Os novos registros de violência foram revelados um dia após o presidente do Iraque, Jalal Talabani, ter expressado otimismo ao dizer que a violência no país terminaria até o final do próximo ano.
As explosões aparentemente coordenadas de ontem ocorreram em um estacionamento e em uma estrada. As bombas detonadas com poucos minutos de diferença tinham como alvo uma patrulha que passava pelo local em momento de grande movimento de veículos e pessoas, disse o tenente Mohammed Khayun. Dois dos mortos eram soldados iraquianos. Entre os feridos também há oito militares.

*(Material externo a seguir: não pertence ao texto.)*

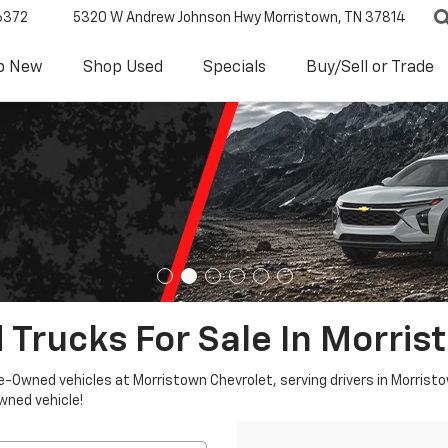
6372
5320 W Andrew Johnson Hwy
Morristown, TN 37814
p New
Shop Used
Specials
Buy/Sell or Trade
 Trucks For Sale In Morris
re-Owned vehicles at Morristown Chevrolet, serving drivers in Morristo
owned vehicle!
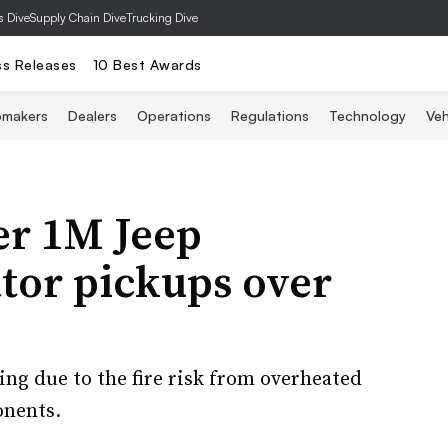
s Dive
Supply Chain Dive
Trucking Dive
ss Releases
10 Best Awards
omakers
Dealers
Operations
Regulations
Technology
Veh
er 1M Jeep
tor pickups over
ing due to the fire risk from overheated
onents.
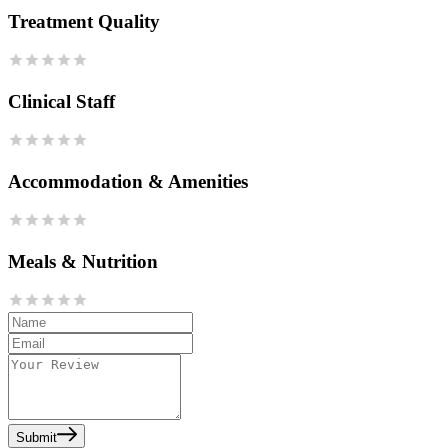
Treatment Quality
Clinical Staff
Accommodation & Amenities
Meals & Nutrition
Submit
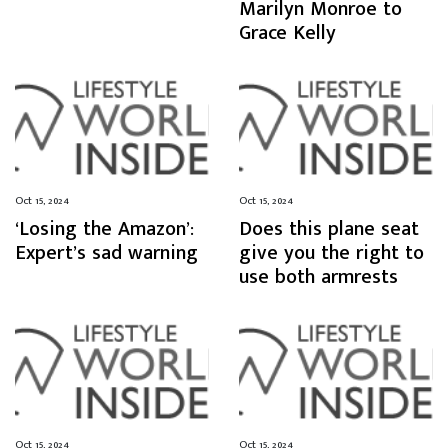
Marilyn Monroe to
Grace Kelly
Oct 15, 2024
Oct 15, 2024
‘Losing the Amazon’:
Does this plane seat
Expert’s sad warning
give you the right to
use both armrests
Oct 15, 2024
Oct 15, 2024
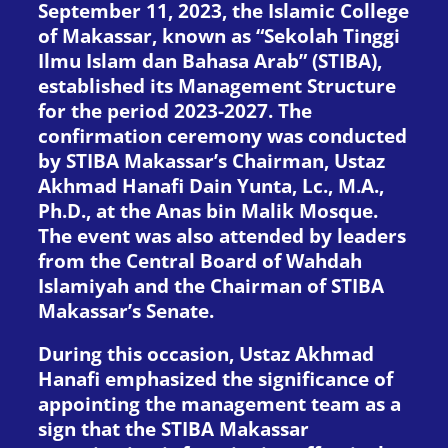
September 11, 2023, the Islamic College
of Makassar, known as “Sekolah Tinggi
Ilmu Islam dan Bahasa Arab” (STIBA),
established its Management Structure
for the period 2023-2027. The
confirmation ceremony was conducted
by STIBA Makassar’s Chairman, Ustaz
Akhmad Hanafi Dain Yunta, Lc., M.A.,
Ph.D., at the Anas bin Malik Mosque.
The event was also attended by leaders
from the Central Board of Wahdah
Islamiyah and the Chairman of STIBA
Makassar’s Senate.
During this occasion, Ustaz Akhmad
Hanafi emphasized the significance of
appointing the management team as a
sign that the STIBA Makassar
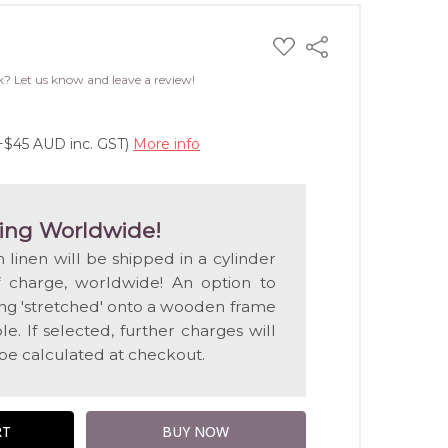
ADD
Share
TO
WISH
k? Let us know and leave a review!
LIST
(+$45 AUD inc. GST)
More info
ing Worldwide!
n linen will be shipped in a cylinder
f charge, worldwide! An option to
ting 'stretched' onto a wooden frame
e. If selected, further charges will
 be calculated at checkout.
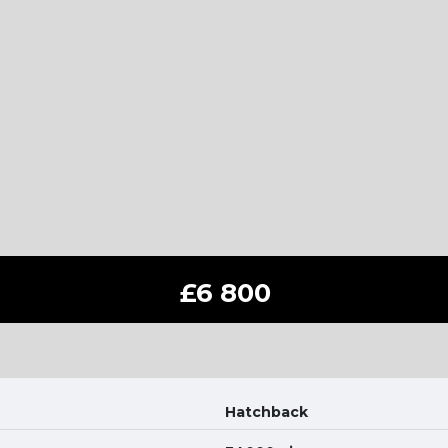
£6 800
Hatchback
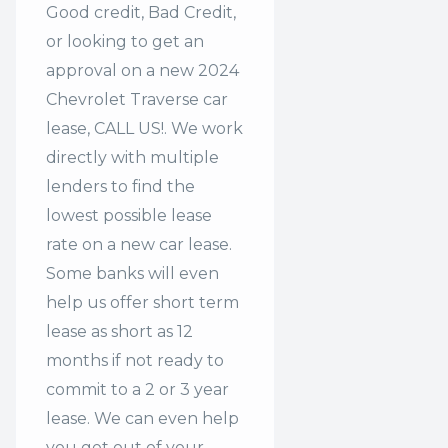
Good credit, Bad Credit,
or looking to get an
approval on a new 2024
Chevrolet Traverse car
lease, CALL US!. We work
directly with multiple
lenders to find the
lowest possible lease
rate on a new car lease.
Some banks will even
help us offer
short term
lease
as short as 12
months if not ready to
commit to a 2 or 3 year
lease. We can even help
you get out of your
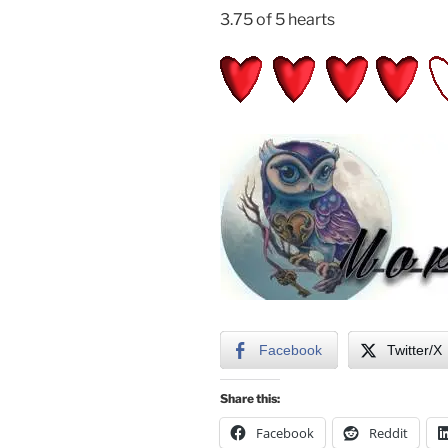
3.75 of 5 hearts
Facebook
Twitter/X
Share this:
Facebook
Reddit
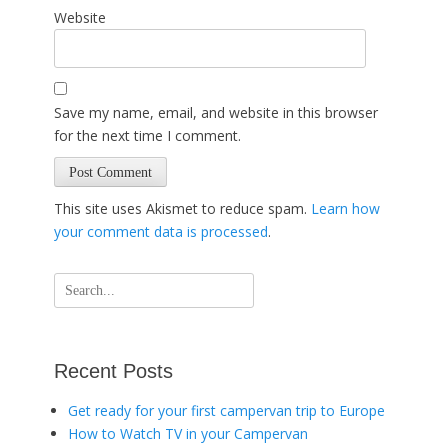
Website
Save my name, email, and website in this browser
for the next time I comment.
This site uses Akismet to reduce spam.
Learn how
your comment data is processed
.
Search
for:
Recent Posts
Get ready for your first campervan trip to Europe
How to Watch TV in your Campervan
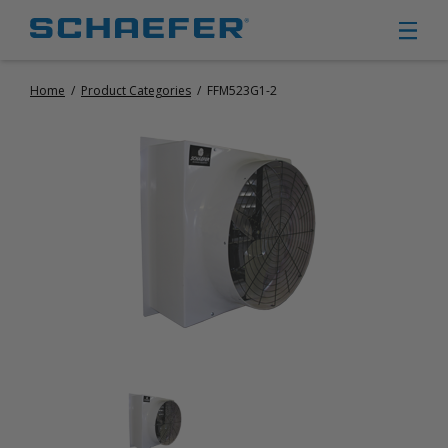
Home
/
Product Categories
/
FFM523G1-2
CIRCULATION FANS
PANEL FANS
PORTABLE CIRCULATION FANS
FIXED MOUNT CIRCULATION FANS
COOLING
MISTING FANS
PORTABLE EVAPORATIVE COOLERS
EXHAUST FANS
SMALL EXHAUST FANS (9″ – 24″)
LARGE EXHAUST FANS (30″ – 57″)
HEATING
FIXED GAS HEATERS
PORTABLE GAS HEATERS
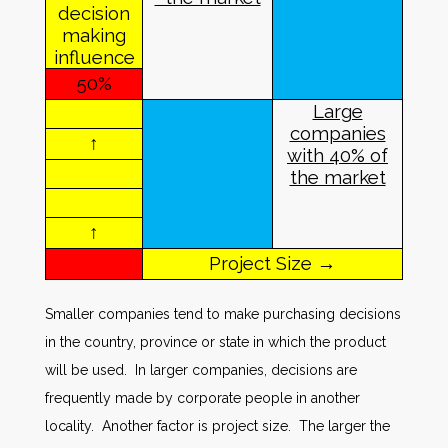
decision
making
influence
50%
Large
companies
↑
with
40% of
the market
↑
Project Size →
Smaller companies tend to make purchasing decisions
in the country, province or state in which the product
will be used. In larger companies, decisions are
frequently made by corporate people in another
locality. Another factor is project size. The larger the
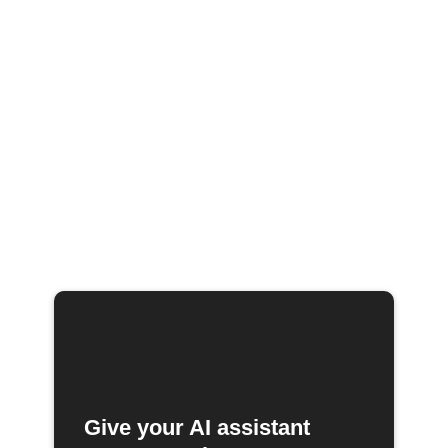
Give your AI assistant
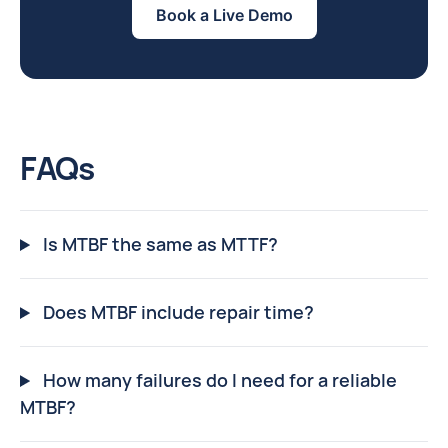
Book a Live Demo
FAQs
Is MTBF the same as MTTF?
Does MTBF include repair time?
How many failures do I need for a reliable
MTBF?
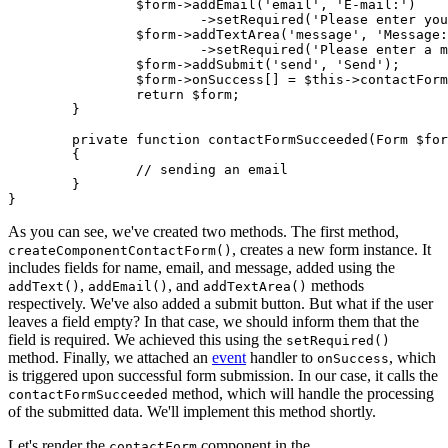
		$form->addEmail('email', 'E-mail:')

			->setRequired('Please enter your email');

		$form->addTextArea('message', 'Message:')

			->setRequired('Please enter a message');

		$form->addSubmit('send', 'Send');

		$form->onSuccess[] = $this->contactFormSucceeded(...);

		return $form;

	}

	private function contactFormSucceeded(Form $form, $data): void

	{

		// sending an email

	}

As you can see, we've created two methods. The first method,
, creates a new form instance. It
createComponentContactForm()
includes fields for name, email, and message, added using the
,
, and
methods
addText()
addEmail()
addTextArea()
respectively. We've also added a submit button. But what if the user
leaves a field empty? In that case, we should inform them that the
field is required. We achieved this using the
setRequired()
method. Finally, we attached an
event
handler to
, which
onSuccess
is triggered upon successful form submission. In our case, it calls the
method, which will handle the processing
contactFormSucceeded
of the submitted data. We'll implement this method shortly.
Let's render the
component in the
contactForm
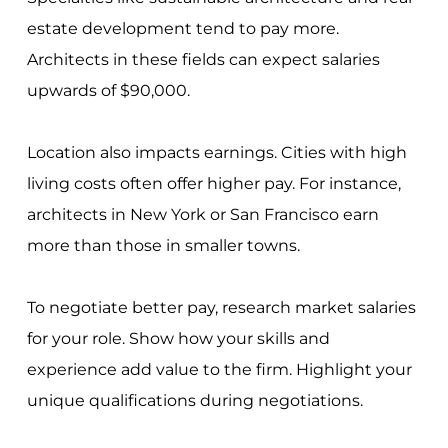
estate development tend to pay more.
Architects in these fields can expect salaries
upwards of $90,000.
Location also impacts earnings. Cities with high
living costs often offer higher pay. For instance,
architects in New York or San Francisco earn
more than those in smaller towns.
To negotiate better pay, research market salaries
for your role. Show how your skills and
experience add value to the firm. Highlight your
unique qualifications during negotiations.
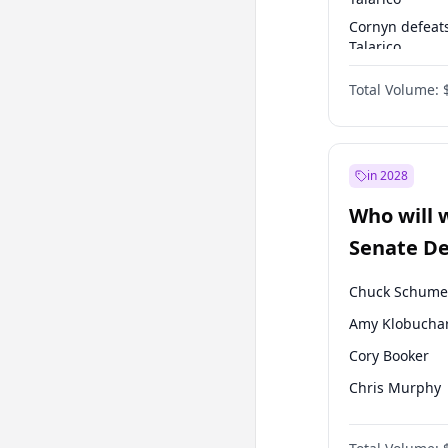
Cornyn defeat
Talarico
Talarico defea
Total Volume:
Cornyn
in 2028
Who will 
Senate D
Leader el
Chuck Schume
Amy Klobucha
Cory Booker
Chris Murphy
Patty Murray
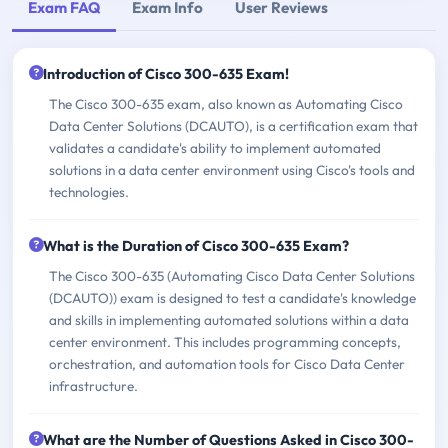
Exam FAQ
Exam Info
User Reviews
Introduction of Cisco 300-635 Exam!
The Cisco 300-635 exam, also known as Automating Cisco
Data Center Solutions (DCAUTO), is a certification exam that
validates a candidate's ability to implement automated
solutions in a data center environment using Cisco's tools and
technologies.
What is the Duration of Cisco 300-635 Exam?
The Cisco 300-635 (Automating Cisco Data Center Solutions
(DCAUTO)) exam is designed to test a candidate's knowledge
and skills in implementing automated solutions within a data
center environment. This includes programming concepts,
orchestration, and automation tools for Cisco Data Center
infrastructure.
What are the Number of Questions Asked in Cisco 300-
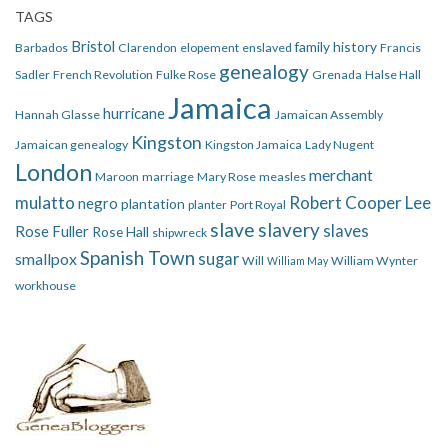
TAGS
Bristol
family history
Barbados
Clarendon
elopement
enslaved
Francis
genealogy
Sadler
French Revolution
Fulke Rose
Grenada
Halse Hall
Jamaica
hurricane
Hannah Glasse
Jamaican Assembly
Kingston
Jamaican genealogy
Kingston Jamaica
Lady Nugent
London
merchant
Maroon
marriage
Mary Rose
measles
mulatto
Robert Cooper Lee
negro
plantation
planter
Port Royal
slave
slavery
slaves
Rose Fuller
Rose Hall
shipwreck
Spanish Town
smallpox
sugar
Will
William Wynter
William May
workhouse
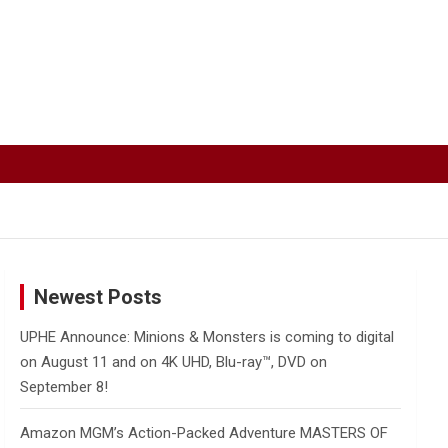
Newest Posts
UPHE Announce: Minions & Monsters is coming to digital
on August 11 and on 4K UHD, Blu-ray™, DVD on
September 8!
Amazon MGM’s Action-Packed Adventure MASTERS OF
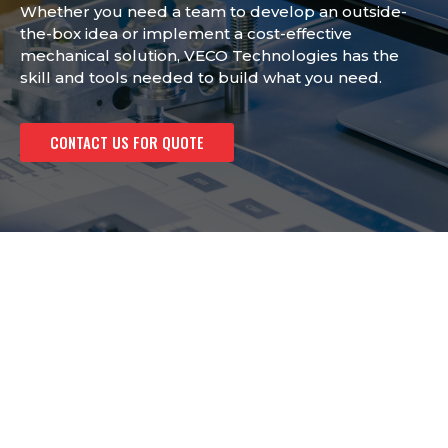
Whether you need a team to develop an outside-
the-box idea or implement a cost-effective
mechanical solution, VECO Technologies has the
skill and tools needed to build what you need.
CONTACT US FOR QUOTE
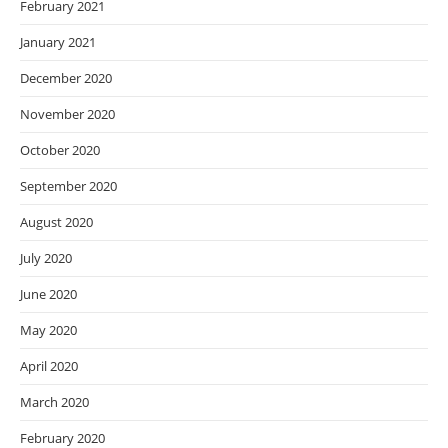
February 2021
January 2021
December 2020
November 2020
October 2020
September 2020
August 2020
July 2020
June 2020
May 2020
April 2020
March 2020
February 2020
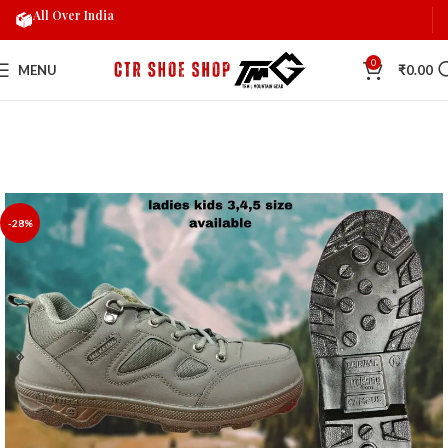
All Over India
0
MENU
₹
0.00
-28%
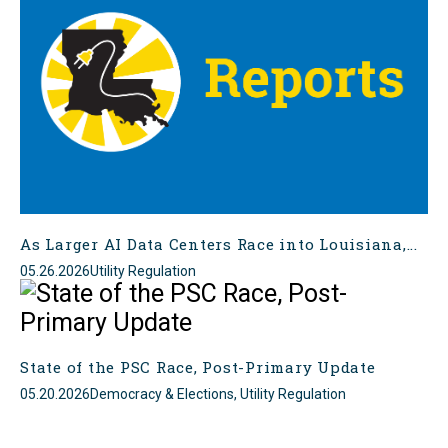
As Larger AI Data Centers Race into Louisiana,...
05.26.2026
Utility Regulation
State of the PSC Race, Post-Primary Update
05.20.2026
Democracy & Elections, Utility Regulation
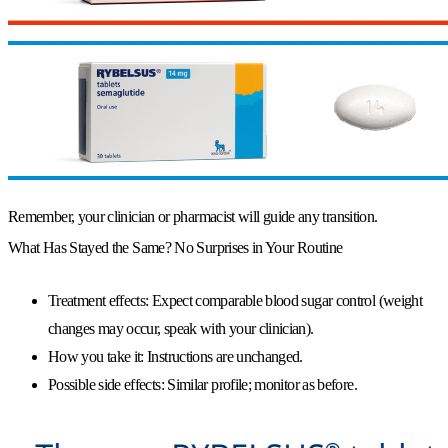
Remember, your clinician or pharmacist will guide any transition.
What Has Stayed the Same? No Surprises in Your Routine
Treatment effects:
Expect comparable blood sugar control (weight
changes may occur, speak with your clinician).
How you take it:
Instructions are unchanged.
Possible side effects:
Similar profile; monitor as before.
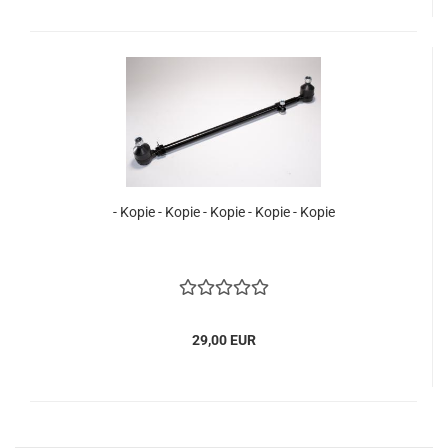
- Kopie - Kopie - Kopie - Kopie - Kopie
29,00 EUR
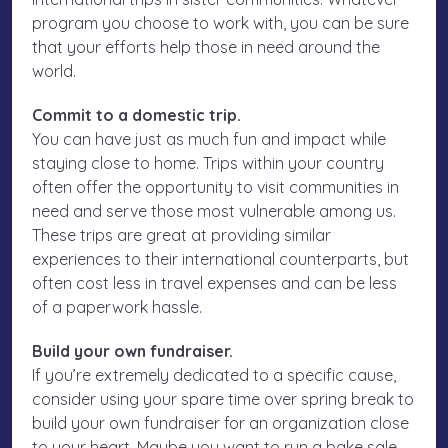
program you choose to work with, you can be sure
that your efforts help those in need around the
world.
Commit to a domestic trip.
You can have just as much fun and impact while
staying close to home. Trips within your country
often offer the opportunity to visit communities in
need and serve those most vulnerable among us.
These trips are great at providing similar
experiences to their international counterparts, but
often cost less in travel expenses and can be less
of a paperwork hassle.
Build your own fundraiser.
If you’re extremely dedicated to a specific cause,
consider using your spare time over spring break to
build your own fundraiser for an organization close
to your heart. Maybe you want to run a bake sale,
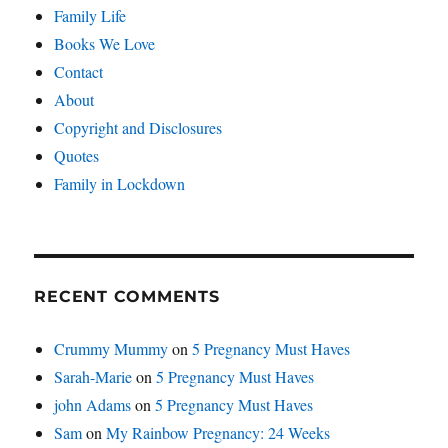
Family Life
Books We Love
Contact
About
Copyright and Disclosures
Quotes
Family in Lockdown
RECENT COMMENTS
Crummy Mummy
on
5 Pregnancy Must Haves
Sarah-Marie
on
5 Pregnancy Must Haves
john Adams
on
5 Pregnancy Must Haves
Sam
on
My Rainbow Pregnancy: 24 Weeks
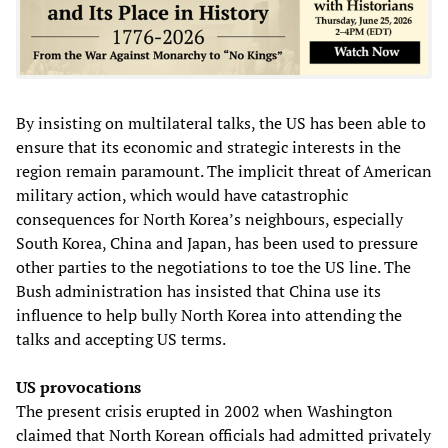
By insisting on multilateral talks, the US has been able to
ensure that its economic and strategic interests in the
region remain paramount. The implicit threat of American
military action, which would have catastrophic
consequences for North Korea’s neighbours, especially
South Korea, China and Japan, has been used to pressure
other parties to the negotiations to toe the US line. The
Bush administration has insisted that China use its
influence to help bully North Korea into attending the
talks and accepting US terms.
US provocations
The present crisis erupted in 2002 when Washington
claimed that North Korean officials had admitted privately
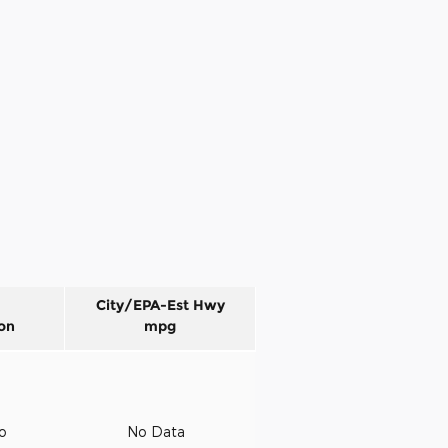
City/EPA-Est Hwy
on
mpg
to
No Data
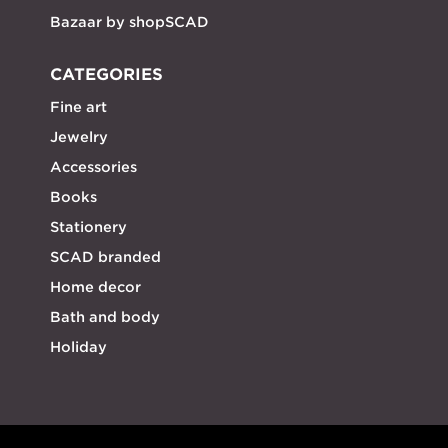
Bazaar by shopSCAD
CATEGORIES
Fine art
Jewelry
Accessories
Books
Stationery
SCAD branded
Home decor
Bath and body
Holiday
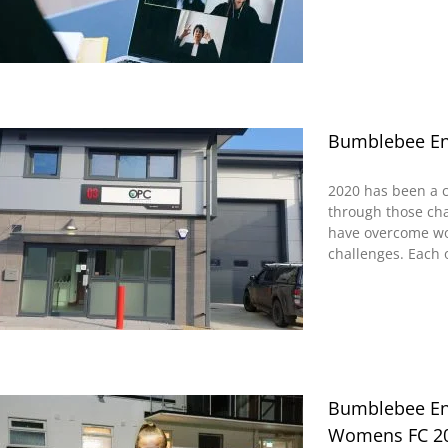
Bumblebee En
2020 has been a 
through those ch
have overcome wo
challenges. Each o
Bumblebee Ene
Womens FC 20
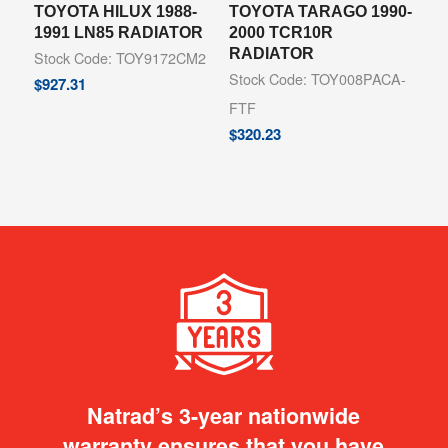
TOYOTA HILUX 1988-
TOYOTA TARAGO 1990-
1991 LN85 RADIATOR
2000 TCR10R
RADIATOR
Stock Code: TOY9172CM2
Stock Code: TOY008PACA-
$
927.31
FTF
$
320.23
Natrad’s 3-year nationwide
warranty ensures that you have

No nordeste da Capital iraquiana, um homem abriu fogo contra peregrinos que se dirigiam para a cidade de Karbala, sagrada para os xiitas, matando uma pessoa e ferindo duas.
Anteontem, o Parlamento iraquiano votou a favor da prorrogação do estado de emergência no país por mais um mês. A medida, em vigor há cerca de dois anos, atinge todo o Iraque, exceto a região autônoma curda, e possibilita a imposição de toques de recolher e prisões sem autorização prévia da Justiça.
Também ontem, a explosão de um carro-bomba no subúrbio de Mossul (360 quilômetros de bagdá) atingiu uma patrulha iraquiana. A emboscada matou seis policiais, segundo o major Ahmed Khalid.
A violência sectária ganhou força nos últimos meses em diferentes partes do Iraque, sobretudo depois de um ataque a um santuário xiita em Samarra, ao norte de Bagdá, que destruiu uma das cúpulas douradas do templo, em 22 de fevereiro último.